An extraordinary memorial process is under way.
Rhinos slain by poachers are being painted as a form of creative elegy by Dr Div de Villiers, the former Eastern Cape Green Scorpions leader who took on rhino poachers in the province and brought down numbers of slayings dramatically.
The tall, bearded investigator, now retired from the government, has turned the emotions built up during this gruelling and numbing period into art.
One of his first paintings shows rhinos grouped as a family in their gorgeous Eastern Cape game reserve setting.
With him in this section of his colourful and distinguished journey through Eastern Cape conservation is his partner and art teacher, celebrated painter Juliet Greig.
She held De Villiers’s hand metaphorically during the process, but was also firm when it came to the work of making art.
The painting was still drying when it was displayed at a talk De Villiers gave on the power of art to raise issues of conservation and the environment at the monthly dinner held by the Gonubie Estuary and Marine Community (Gem) at the Gonubie Sports Club.
De Villiers said one of the rhinos in the painting had been created as a memorial to a rhino slaying he had investigated.
“These were some of the rhinos which existed on the Mpongo Private Game Reserve before their demise as a result of various disasters, including poaching,” he said.
In his speech, his voice rose and he became visibly strained as he raised a slide of four rhinos lying on their backs, chunky limbs in the air like toppled statues.
He said the first act of poaching had left him and the team of officers and Shamwari Private Game Reserve rangers and staff shattered and disheartened.
As the numbers of carcasses and bleeding dying rhinos rose, he had become numbed and had gone into action mode.
However, after the arrest and jailing of the notorious Ndlovu gang, and his retirement at 60 as director of compliance and enforcement at the department of economic development environmental affairs and tourism two years ago, he has had time to reflect.
I intend recording, through art, some of the Eastern Cape rhinos which lived on iconic provincial game reserves before being poached
“I intend recording, through art, some of the Eastern Cape rhinos which lived on iconic provincial game reserves before being poached.”

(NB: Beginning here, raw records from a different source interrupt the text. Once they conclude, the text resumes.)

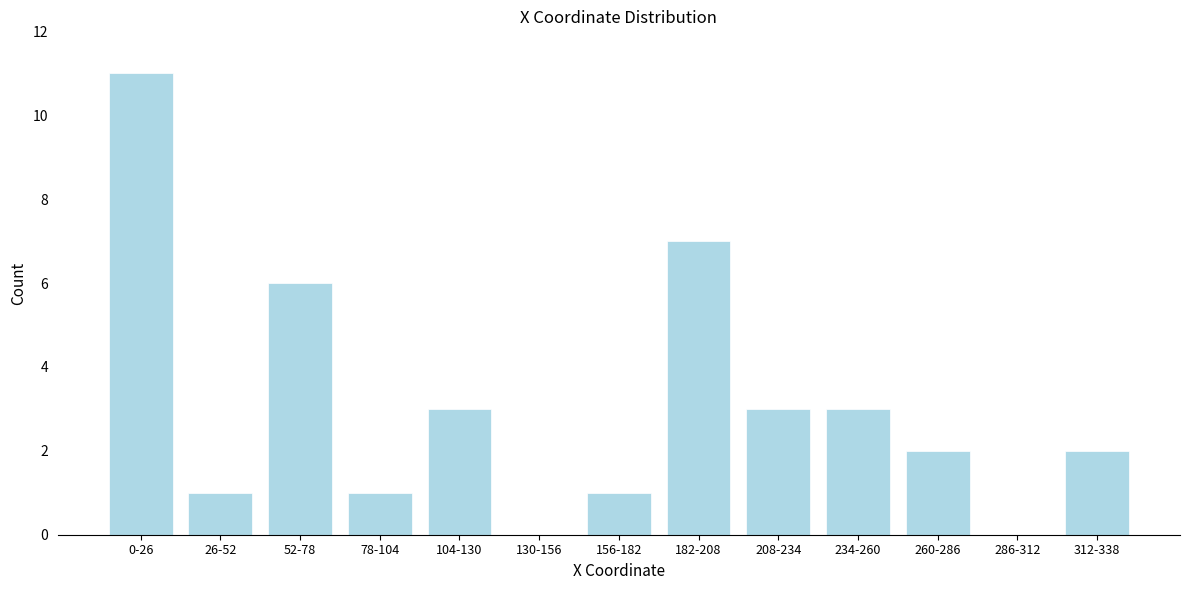

Reading left to right, transcribe all the data shown in this chart.

0-26=11	26-52=1	52-78=6	78-104=1	104-130=3	130-156=0	156-182=1	182-208=7	208-234=3	234-260=3	260-286=2	286-312=0	312-338=2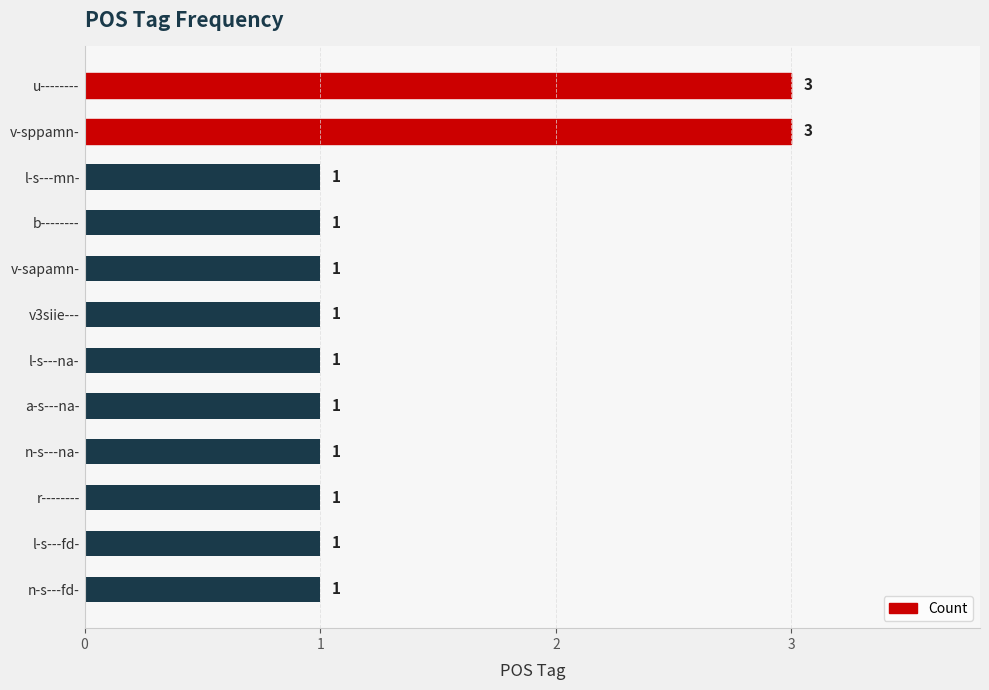

Reading bottom to top, list all the values displayed in this chart.

1	1	1	1	1	1	1	1	1	1	3	3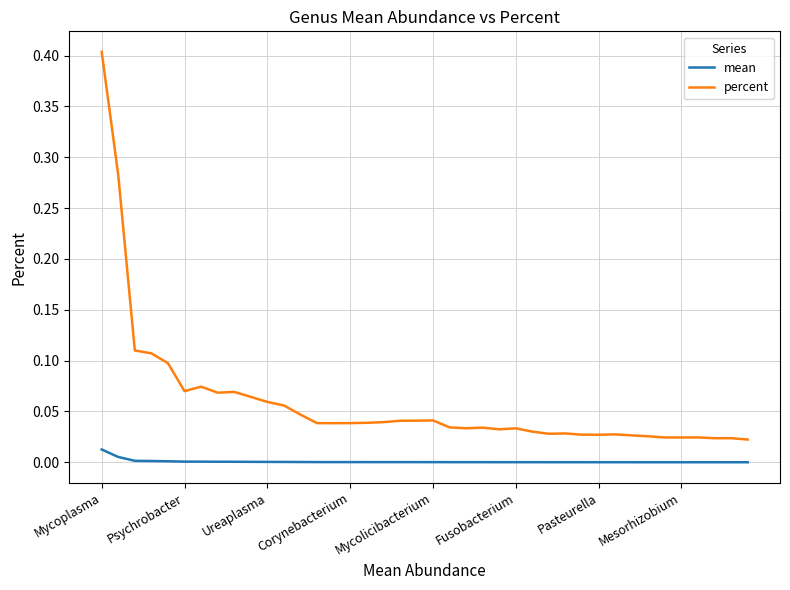

Which series has the largest range (max minus min)?

percent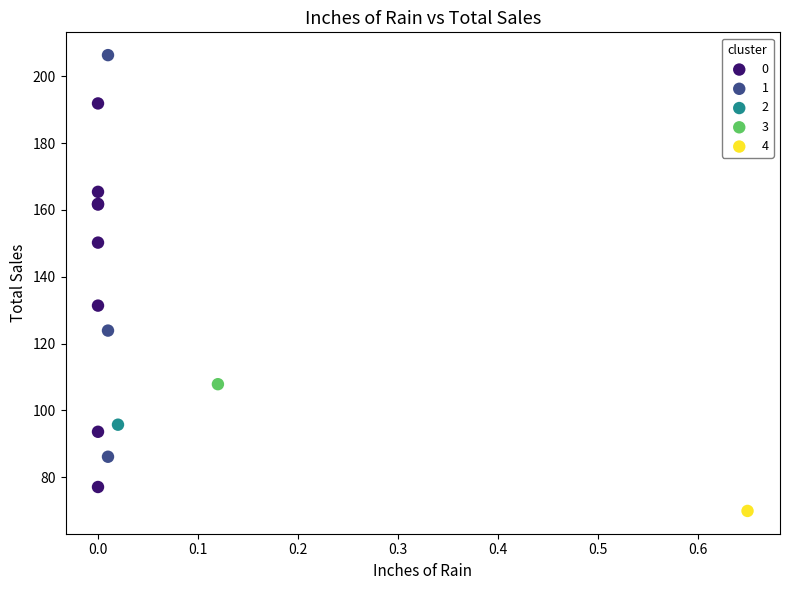

What are all the series names shown in the legend?

0, 1, 2, 3, 4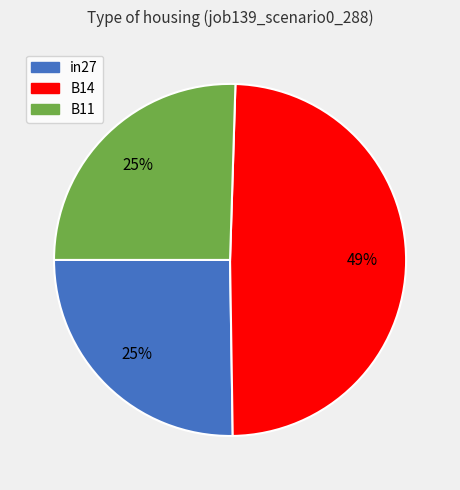

How many segments does this pie chart have?

3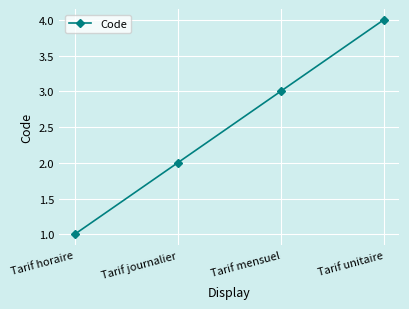

Which label corresponds to the largest value in the chart?

Tarif unitaire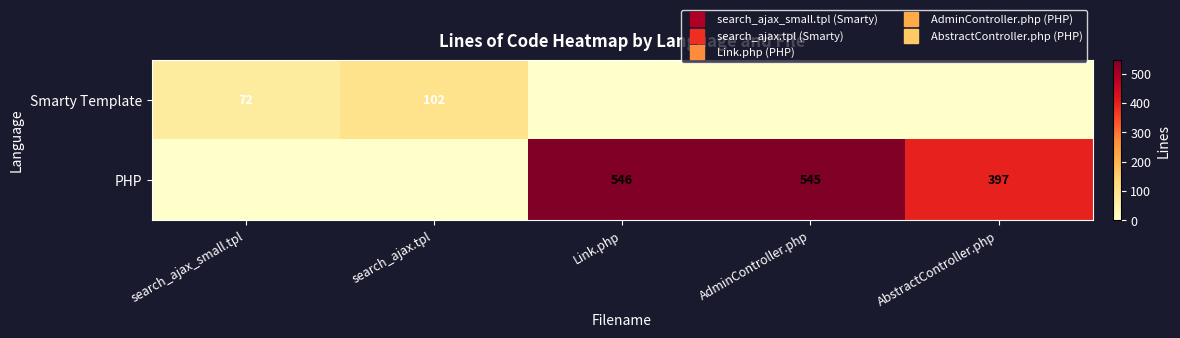

Which series has the largest total across all categories?

PHP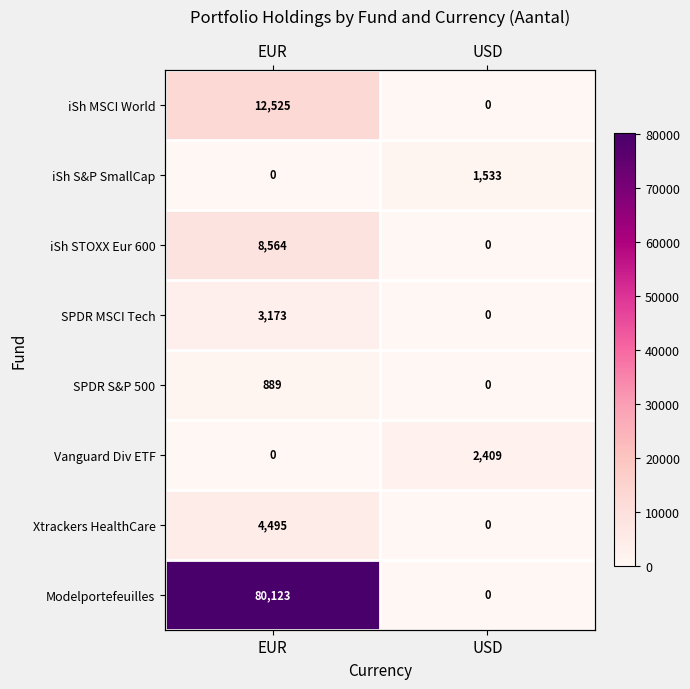

True or false: SPDR S&P 500 has a value of 1181.1 at EUR.

False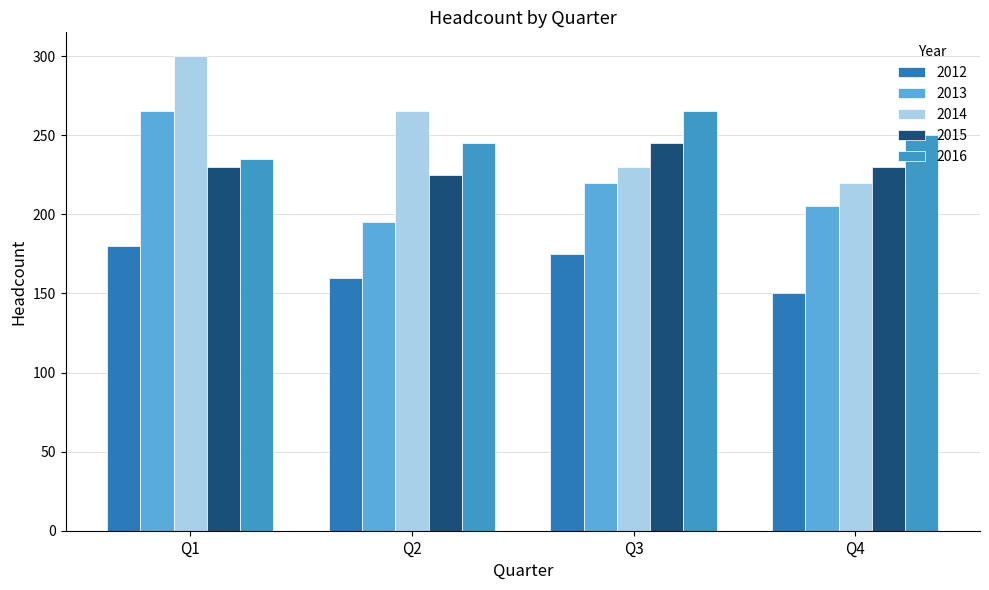

Is it true that 2016 equals 117 at Q2?

False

He said art and activism, such as conservation work he had done, had a long history.
While the work of artist Brett Murray, the Spear which depicted then-president Jacob Zuma in a strident revolutionary pose emulating Vladimir Lenin but with Zuma’s private parts exposed, had evoked outrage and controversy, it had made its point.
And after the painting was vandalised by two men who painted a red cross over the offending area and daubed much of the rest of it with black paint, the price for the work went up.
Art, he said, had the power to raise issues of concern and this was one reason he had chosen to paint.
Greig praised De Villiers for his commitment and how he had carried on despite a few delicate moments in the painter-teacher process.
The painting carries both signatures.